Firearms and related subjects are a daily encounter for any avid Concealed Carrier. One particular situation you might have to face sooner or later is introducing your significant other or family members into your world of firearms, ammunition, and late nights scrolling through the internet looking for the latest and greatest deals and new innovations of the Concealed Carry community. Any true Concealed Carrier will admit, we’re a tight knit group of people, even if we might not always agree on certain topics. We all have the same goal in mind: To continue our right to defend ourselves and our families.
However, those new to our lives, such as significant others or friends and family members might not share our passion of firearms and daily carry. So how do we introduce someone new to our lives to our daily carry habits and various firearms throughout the home? I come from a family of avid 2nd Amendment supporters, so that wasn’t an issue. However my current and permanent significant other was completely new to the firearms world. My girlfriend knew of my particular affection for all things firearms related. It didn’t come as a surprise to her, considering my military career at the time. She herself had never so much as touched a firearm until I introduced her to one.

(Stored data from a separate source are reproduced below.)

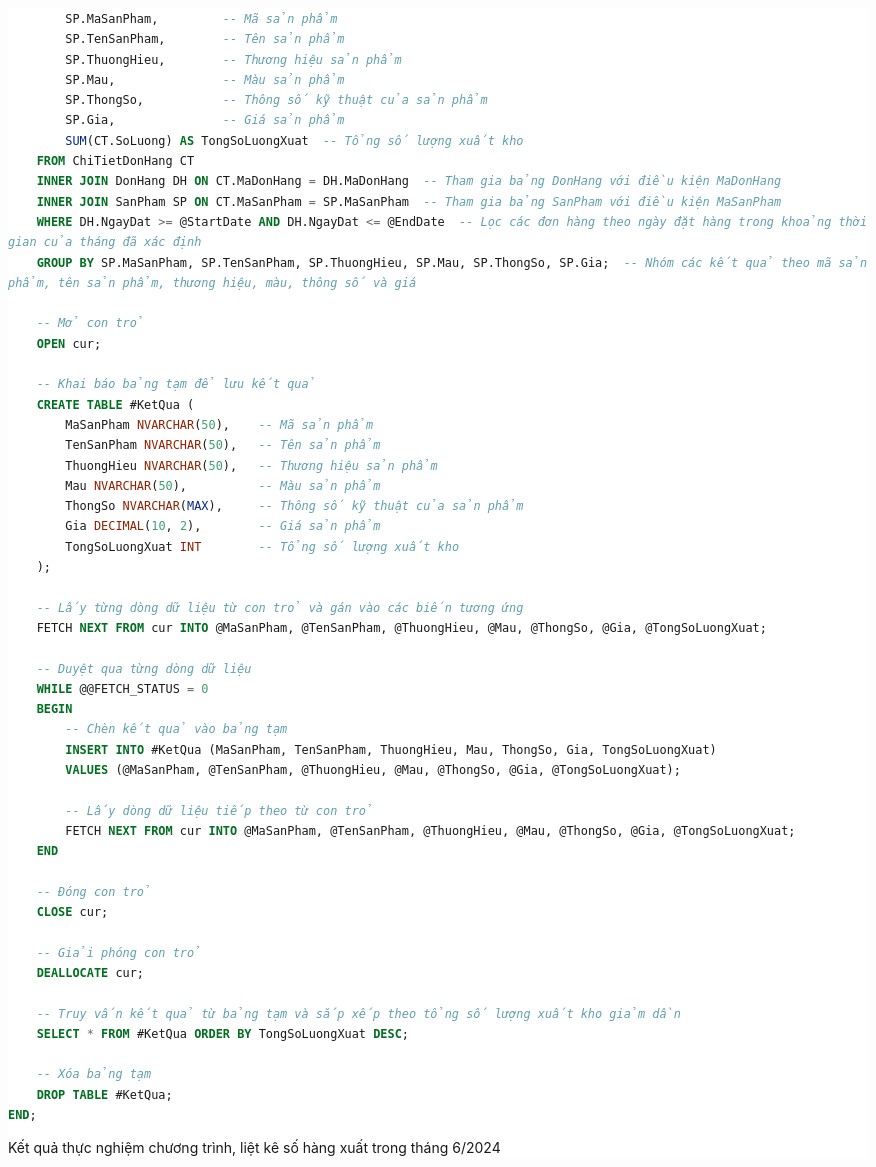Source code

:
 ```SQL
        SP.MaSanPham,         -- Mã sản phẩm
        SP.TenSanPham,        -- Tên sản phẩm
        SP.ThuongHieu,        -- Thương hiệu sản phẩm
        SP.Mau,               -- Màu sản phẩm
        SP.ThongSo,           -- Thông số kỹ thuật của sản phẩm
        SP.Gia,               -- Giá sản phẩm
        SUM(CT.SoLuong) AS TongSoLuongXuat  -- Tổng số lượng xuất kho
    FROM ChiTietDonHang CT
    INNER JOIN DonHang DH ON CT.MaDonHang = DH.MaDonHang  -- Tham gia bảng DonHang với điều kiện MaDonHang
    INNER JOIN SanPham SP ON CT.MaSanPham = SP.MaSanPham  -- Tham gia bảng SanPham với điều kiện MaSanPham
    WHERE DH.NgayDat >= @StartDate AND DH.NgayDat <= @EndDate  -- Lọc các đơn hàng theo ngày đặt hàng trong khoảng thời gian của tháng đã xác định
    GROUP BY SP.MaSanPham, SP.TenSanPham, SP.ThuongHieu, SP.Mau, SP.ThongSo, SP.Gia;  -- Nhóm các kết quả theo mã sản phẩm, tên sản phẩm, thương hiệu, màu, thông số và giá

    -- Mở con trỏ
    OPEN cur;

    -- Khai báo bảng tạm để lưu kết quả
    CREATE TABLE #KetQua (
        MaSanPham NVARCHAR(50),    -- Mã sản phẩm
        TenSanPham NVARCHAR(50),   -- Tên sản phẩm
        ThuongHieu NVARCHAR(50),   -- Thương hiệu sản phẩm
        Mau NVARCHAR(50),          -- Màu sản phẩm
        ThongSo NVARCHAR(MAX),     -- Thông số kỹ thuật của sản phẩm
        Gia DECIMAL(10, 2),        -- Giá sản phẩm
        TongSoLuongXuat INT        -- Tổng số lượng xuất kho
    );

    -- Lấy từng dòng dữ liệu từ con trỏ và gán vào các biến tương ứng
    FETCH NEXT FROM cur INTO @MaSanPham, @TenSanPham, @ThuongHieu, @Mau, @ThongSo, @Gia, @TongSoLuongXuat;

    -- Duyệt qua từng dòng dữ liệu
    WHILE @@FETCH_STATUS = 0
    BEGIN
        -- Chèn kết quả vào bảng tạm
        INSERT INTO #KetQua (MaSanPham, TenSanPham, ThuongHieu, Mau, ThongSo, Gia, TongSoLuongXuat)
        VALUES (@MaSanPham, @TenSanPham, @ThuongHieu, @Mau, @ThongSo, @Gia, @TongSoLuongXuat);

        -- Lấy dòng dữ liệu tiếp theo từ con trỏ
        FETCH NEXT FROM cur INTO @MaSanPham, @TenSanPham, @ThuongHieu, @Mau, @ThongSo, @Gia, @TongSoLuongXuat;
    END

    -- Đóng con trỏ
    CLOSE cur;

    -- Giải phóng con trỏ
    DEALLOCATE cur;

    -- Truy vấn kết quả từ bảng tạm và sắp xếp theo tổng số lượng xuất kho giảm dần
    SELECT * FROM #KetQua ORDER BY TongSoLuongXuat DESC;

    -- Xóa bảng tạm
    DROP TABLE #KetQua;
END;
```
Kết quả thực nghiệm chương trình, liệt kê số hàng xuất trong tháng 6/2024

First off, before even considering stepping outside to the range, we spent a good part of the afternoon going over safety. I let her handle an empty firearm, just to feel the weight and get familiar with it. We ran through the functions and parts. I let her rack the slide and dry fire the firearm, teaching her how to work the safety. All the while covering the four firearms safety rules we as every day Concealed Carriers have ingrained in our minds:
1. All firearms are always loaded
2. Never point the firearm at anything you are not willing to destroy
3. Keep your finger off the trigger until you are on target and ready to fire
4. Be sure of your target and what is beyond the target.
After allowing her to become comfortable with the firearm and handling it, we moved out onto the range for some practice. Again, we covered safety first. I allowed her to observe the actions of loading, chambering, orienting on the target and taking aim, and finally firing. After she watched for a while, I eventually allowed her to do the same once she was comfortable. For a first-timer, she became quite comfortable with the firearm and handling it. I was proud of her. She wasn’t scared or overly nervous about shooting a firearm for the first time. She learned well and paid attention to safety, which is always important for a first time shooter.

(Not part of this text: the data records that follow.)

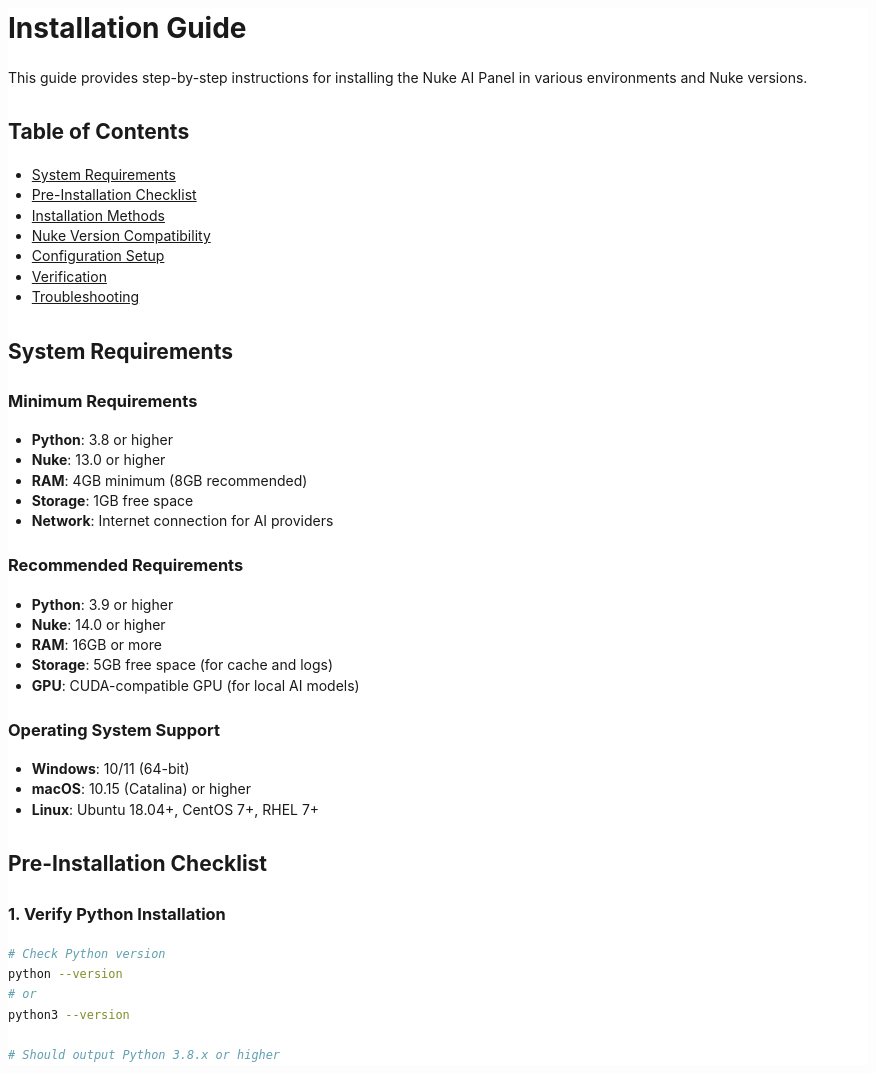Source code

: # Installation Guide

This guide provides step-by-step instructions for installing the Nuke AI Panel in various environments and Nuke versions.

## Table of Contents

- [System Requirements](#system-requirements)
- [Pre-Installation Checklist](#pre-installation-checklist)
- [Installation Methods](#installation-methods)
- [Nuke Version Compatibility](#nuke-version-compatibility)
- [Configuration Setup](#configuration-setup)
- [Verification](#verification)
- [Troubleshooting](#troubleshooting)

## System Requirements

### Minimum Requirements
- **Python**: 3.8 or higher
- **Nuke**: 13.0 or higher
- **RAM**: 4GB minimum (8GB recommended)
- **Storage**: 1GB free space
- **Network**: Internet connection for AI providers

### Recommended Requirements
- **Python**: 3.9 or higher
- **Nuke**: 14.0 or higher
- **RAM**: 16GB or more
- **Storage**: 5GB free space (for cache and logs)
- **GPU**: CUDA-compatible GPU (for local AI models)

### Operating System Support
- **Windows**: 10/11 (64-bit)
- **macOS**: 10.15 (Catalina) or higher
- **Linux**: Ubuntu 18.04+, CentOS 7+, RHEL 7+

## Pre-Installation Checklist

### 1. Verify Python Installation

```bash
# Check Python version
python --version
# or
python3 --version

# Should output Python 3.8.x or higher
```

To this day she still won’t allow me to purchase a firearm specifically for her, or take steps to get her concealed carry permit, much to my dislike. However I’m still working on that subject. It’s her decision ultimately, but I know I’d feel better if she carried with a firearm she was proficient at using.
Even though I was lucky my girlfriend was so receptive to wanting to learn, some aren’t so fortunate. The question still remains; how do you orient a new addition to your life with your firearms and habit of daily carry? My suggestion would be, tactfully and carefully. If your significant other isn’t familiar with what the 2nd Amendment entails and has Mom’s Demand Action liked on their Facebook page, you may want to proceed with caution when it comes to introducing them into your world of Concealed Carry. However if you feel they could be receptive and open-minded with the fact that you carry a loaded firearm on a daily basis; then by all means start the conversation off slow and easy. Test the waters on their opinions of firearms and civilian carry. If the conversation moves into a positive area, then you may be on the right track in introducing them further into the Concealed Carry world.
Some may choose to keep their significant other in the dark about their carry habits; however as things progress, safety can be a concern when involving a loaded firearm. If this person becomes a permanent part of your life, I feel it necessary to at least familiarize them with the firearms in your home. I’m not suggesting you give them the combination to your safe; but if you’re in the habit of leaving your carry firearm out and accessible or other home defense firearm by the bed at night, they should at least know the basic functions for safety purposes.
It’s a touchy subject whenever introducing someone new in your life to your world of firearms. It could go either way, really. Some may look at you like a paranoid fanatic. I know I’ve been subjected to my fair share of criticism when informing new friends or coworkers of my daily carry habits if the subject comes up in conversation. I’ve learned to simply keep my mouth shut most of the time if I feel the conversation going south. Many people will never understand the purpose or need for those of us that decide to carry. Where some would call us paranoid, I call us prepared.
It’s your choice when and how you decide to introduce your significant other into our close knit circle. I can only offer my advice to do so carefully and safely, understand that everyone started somewhere. Don’t push your beliefs and opinions onto them in an overbearing manner. Let them come to their own conclusion through facts and experiencing firearms on their own accord. If they are open to accompanying you to a day at the range, then by all means do so. Just remember to do so safely and remain patient and understanding in their learning process. It could be in your hands if they choose to continue to pursue their experience with firearms; or are turned off completely.